New Study Reveals Major Threat to Fort Necessity

 
PRESS RELEASE
  FOR IMMEDIATE RELEASE
Date:   June 23, 2004
Contact:   Lindsay Strug, NPCA, 202-223-6722 x 232
Joy Oakes, Mid-Atlantic Regional Director, NPCA, 202-454-3386, 202-329-6815 (cell)


New Study Reveals Major Threat to Fort Necessity

Washington, D.C. - On the eve of the 250th anniversary of the start of the French and Indian War, the National Parks Conservation Association (NPCA) today released a report revealing that Fort Necessity National Battlefield in southwestern Pennsylvania is suffering from a $500,000 annual budget shortfall, perpetuating a $3.2 million backlog in deferred maintenance and impacting the experiences of visitors this summer.

"Fort Necessity is an important part of our nation's history, and unless we take immediate action, parts of this historic site may be damaged beyond repair," said Joy Oakes, NPCA's Mid Atlantic Regional Director.

The park's fiscal year 2004 operating budget is $1.2 million. According to the NPCA's new State of the Parks ® report, this is at least $500,000 less than the park needs to perform daily operations. Even basic maintenance tasks such as replacing a roof can't be performed because of insufficient funding, leading to a deferred maintenance backlog of $3.2 million. Nearly half of the battlefield's 30 historic structures are in poor or fair condition. There is no funding to hire an archeologist to examine park sites such as Mount Washington Tavern, which some believe played a role in the Underground Railroad. Additionally, this park, an important part of American history, does not have a historian on staff. There is also not a full-time American Indian specialist on staff to serve as a liaison with the 12 associated tribes that fought in the French and Indian War, which could enrich interpretation for park visitors.

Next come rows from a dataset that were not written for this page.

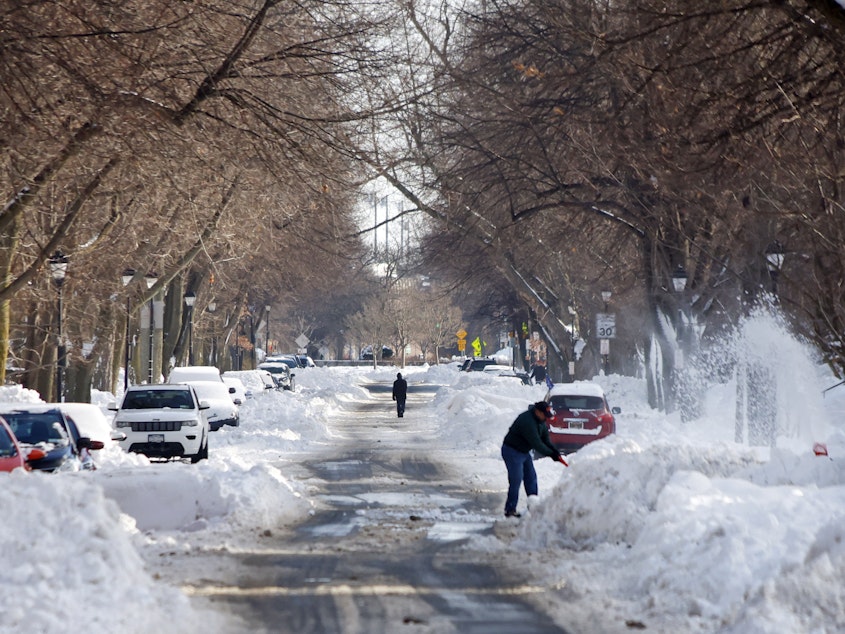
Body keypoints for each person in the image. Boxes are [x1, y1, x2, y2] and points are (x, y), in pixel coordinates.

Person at [500, 401, 562, 518]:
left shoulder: (541, 420)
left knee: (531, 478)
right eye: (545, 415)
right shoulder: (527, 421)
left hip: (523, 451)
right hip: (512, 451)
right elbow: (537, 443)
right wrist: (551, 454)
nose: (546, 419)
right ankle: (510, 510)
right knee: (516, 480)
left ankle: (533, 508)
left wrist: (555, 451)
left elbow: (545, 439)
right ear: (538, 412)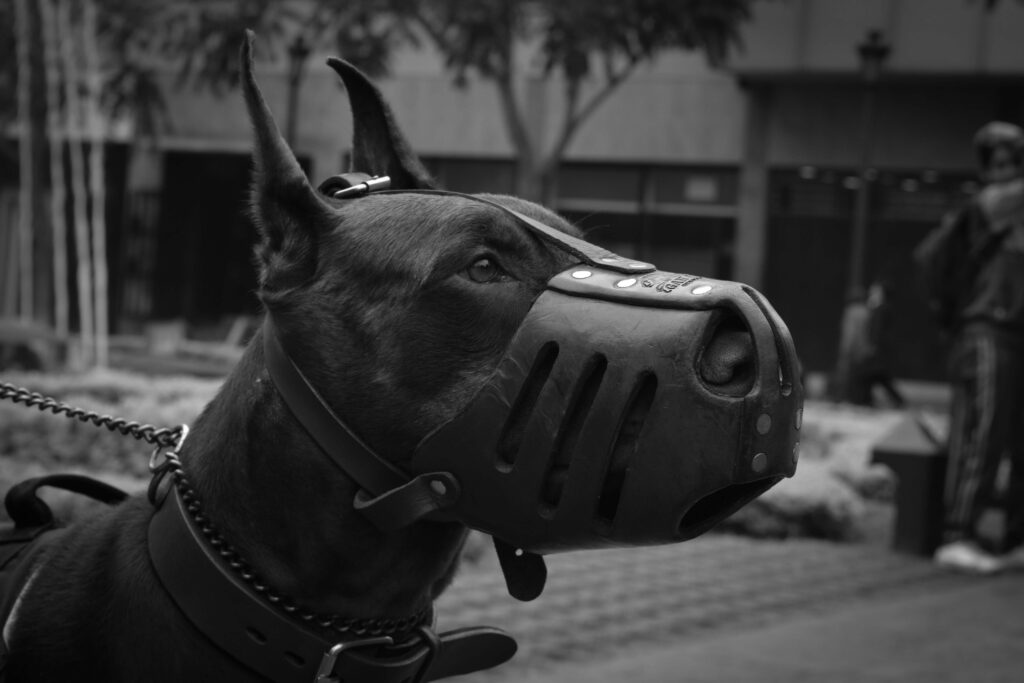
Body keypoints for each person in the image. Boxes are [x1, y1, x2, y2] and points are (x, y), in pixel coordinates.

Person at [915, 121, 1024, 574]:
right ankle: (958, 534)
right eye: (998, 163)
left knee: (1013, 436)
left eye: (1014, 162)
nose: (1006, 172)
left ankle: (1014, 538)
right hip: (987, 331)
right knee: (984, 432)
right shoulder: (992, 205)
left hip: (1014, 333)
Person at [833, 280, 906, 408]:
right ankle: (867, 400)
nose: (871, 294)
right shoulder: (872, 310)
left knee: (867, 376)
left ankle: (861, 400)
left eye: (875, 291)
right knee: (876, 377)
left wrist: (871, 346)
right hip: (874, 352)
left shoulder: (879, 310)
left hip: (873, 352)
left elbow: (872, 332)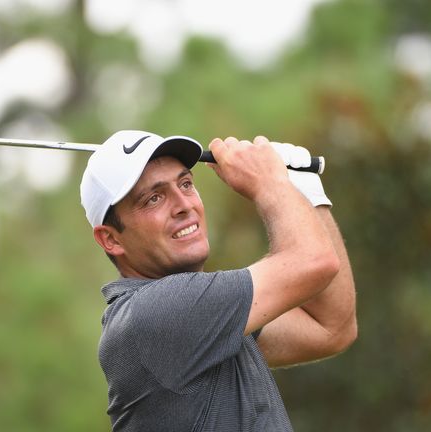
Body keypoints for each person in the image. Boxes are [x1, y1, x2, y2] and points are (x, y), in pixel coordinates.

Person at [79, 130, 357, 431]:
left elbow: (331, 327)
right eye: (153, 199)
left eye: (185, 184)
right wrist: (271, 183)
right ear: (110, 239)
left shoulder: (207, 317)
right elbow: (314, 261)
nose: (184, 204)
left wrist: (304, 190)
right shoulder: (154, 314)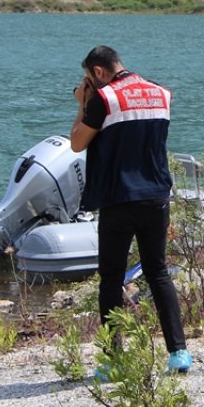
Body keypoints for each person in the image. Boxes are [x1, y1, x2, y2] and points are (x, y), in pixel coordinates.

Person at [69, 45, 191, 374]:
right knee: (158, 272)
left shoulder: (104, 99)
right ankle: (179, 353)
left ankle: (112, 361)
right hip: (156, 196)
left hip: (118, 198)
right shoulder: (160, 93)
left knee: (110, 279)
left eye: (87, 77)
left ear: (97, 71)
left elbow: (77, 142)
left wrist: (83, 104)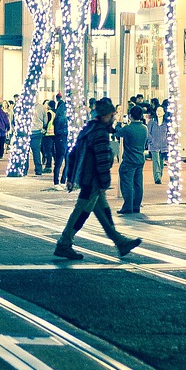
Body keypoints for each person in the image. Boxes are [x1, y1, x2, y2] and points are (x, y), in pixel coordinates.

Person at [53, 98, 142, 261]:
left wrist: (71, 176)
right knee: (81, 212)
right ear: (105, 116)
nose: (114, 117)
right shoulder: (100, 133)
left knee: (103, 212)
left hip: (86, 178)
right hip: (92, 180)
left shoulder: (88, 129)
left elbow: (73, 154)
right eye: (112, 115)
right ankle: (64, 243)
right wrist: (105, 181)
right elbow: (101, 160)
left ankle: (120, 242)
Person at [116, 106, 149, 214]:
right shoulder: (144, 128)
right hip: (140, 159)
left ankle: (127, 206)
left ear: (130, 116)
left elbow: (117, 133)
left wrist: (118, 123)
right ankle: (136, 206)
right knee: (138, 184)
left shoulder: (128, 128)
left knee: (127, 183)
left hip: (129, 160)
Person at [147, 104, 170, 184]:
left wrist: (167, 142)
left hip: (164, 146)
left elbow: (169, 134)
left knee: (161, 162)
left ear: (164, 112)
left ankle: (160, 175)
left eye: (160, 111)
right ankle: (157, 178)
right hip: (154, 146)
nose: (158, 112)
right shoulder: (152, 122)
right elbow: (148, 132)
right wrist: (151, 141)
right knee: (156, 161)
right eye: (157, 110)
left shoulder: (166, 123)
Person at [51, 96, 69, 187]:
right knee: (63, 161)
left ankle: (58, 181)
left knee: (60, 162)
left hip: (61, 141)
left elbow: (56, 131)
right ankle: (60, 181)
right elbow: (58, 131)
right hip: (63, 141)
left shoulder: (58, 118)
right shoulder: (62, 119)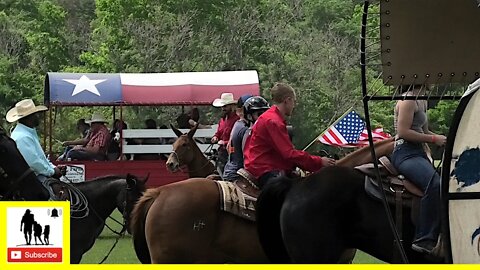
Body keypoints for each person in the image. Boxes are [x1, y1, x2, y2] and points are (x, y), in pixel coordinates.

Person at [243, 83, 335, 188]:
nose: (294, 106)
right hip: (265, 169)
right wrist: (319, 161)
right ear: (287, 100)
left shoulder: (269, 117)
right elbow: (289, 154)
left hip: (259, 165)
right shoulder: (273, 121)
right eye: (293, 101)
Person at [390, 84, 446, 254]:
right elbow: (403, 131)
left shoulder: (422, 100)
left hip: (418, 152)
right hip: (405, 152)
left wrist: (444, 139)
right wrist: (433, 138)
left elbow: (424, 130)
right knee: (434, 183)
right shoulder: (408, 99)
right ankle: (424, 239)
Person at [6, 99, 65, 195]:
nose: (38, 116)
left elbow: (41, 158)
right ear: (29, 118)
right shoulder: (22, 137)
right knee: (54, 199)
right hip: (33, 179)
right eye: (35, 114)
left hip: (38, 175)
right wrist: (52, 171)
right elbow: (34, 163)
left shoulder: (27, 133)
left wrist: (54, 168)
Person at [223, 95, 270, 181]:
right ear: (248, 114)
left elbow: (228, 147)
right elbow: (249, 156)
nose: (262, 117)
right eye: (259, 114)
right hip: (238, 174)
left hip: (230, 170)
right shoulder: (247, 130)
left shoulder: (237, 124)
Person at [211, 93, 240, 177]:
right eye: (222, 106)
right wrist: (215, 137)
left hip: (233, 152)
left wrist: (224, 142)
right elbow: (218, 133)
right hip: (222, 152)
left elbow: (236, 138)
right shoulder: (222, 120)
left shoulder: (237, 120)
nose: (223, 108)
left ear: (231, 106)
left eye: (225, 106)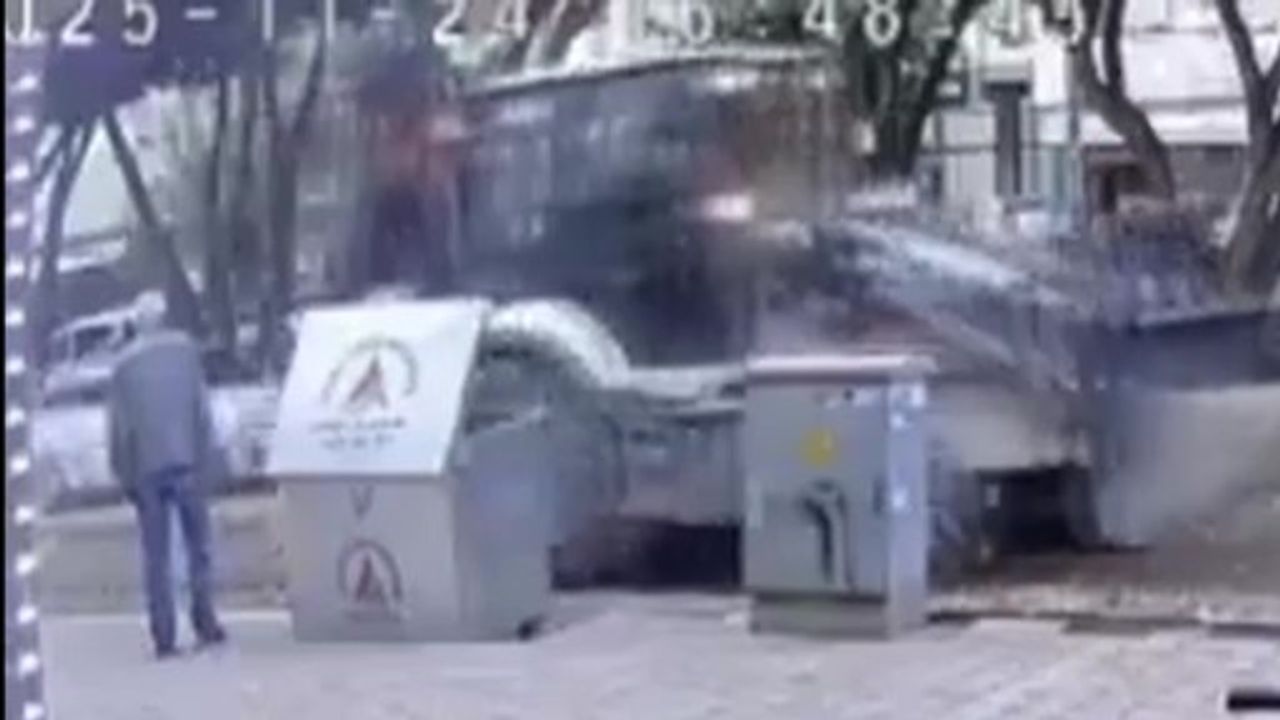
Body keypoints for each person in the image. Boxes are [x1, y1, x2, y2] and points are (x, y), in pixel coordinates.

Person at [107, 291, 227, 659]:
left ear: (137, 323)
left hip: (147, 467)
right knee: (198, 546)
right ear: (164, 317)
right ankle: (205, 619)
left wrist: (123, 474)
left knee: (156, 556)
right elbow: (201, 409)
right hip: (187, 459)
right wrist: (208, 456)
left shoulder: (123, 366)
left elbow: (119, 428)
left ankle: (164, 634)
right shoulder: (185, 351)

"While the good news at the park includes almost $11.5 million committed by the U.S. Congress, the Commonwealth of Pennsylvania, and private partners for projects including a much-needed new visitor center, the critical and chronic shortfall of funding for day-to-day operations threatens the park's future," said Oakes.

Established as a national battlefield in 1935, 900-acre Fort Necessity National Battlefield protects and interprets the history and culture of the French and Indian War, which set America on its course toward independence. The battle, fought here in 1754, was the only battle in which George Washington surrendered during his entire career. Visitors to Fort Necessity can see Mount Washington Tavern, which provided food and lodging for travelers on the National Road, the first highway built entirely with federal funds.

During July 1-4, Fort Necessity is hosting a celebration commemorating the 250th Anniversary of the French and Indian War. The event features a free concert by the Pittsburgh Symphony Orchestra, a French and Indian War Scholars Panel, reenactments, and French and Indian War art exhibits.

NPCA launched the landmark State of the Parks® program in 2000 to assess the health of national parks across the country. The product of a 6-month analysis, "Fort Necessity National Battlefield: A Resource Assessment" is the 14th NPCA State of the Parks report.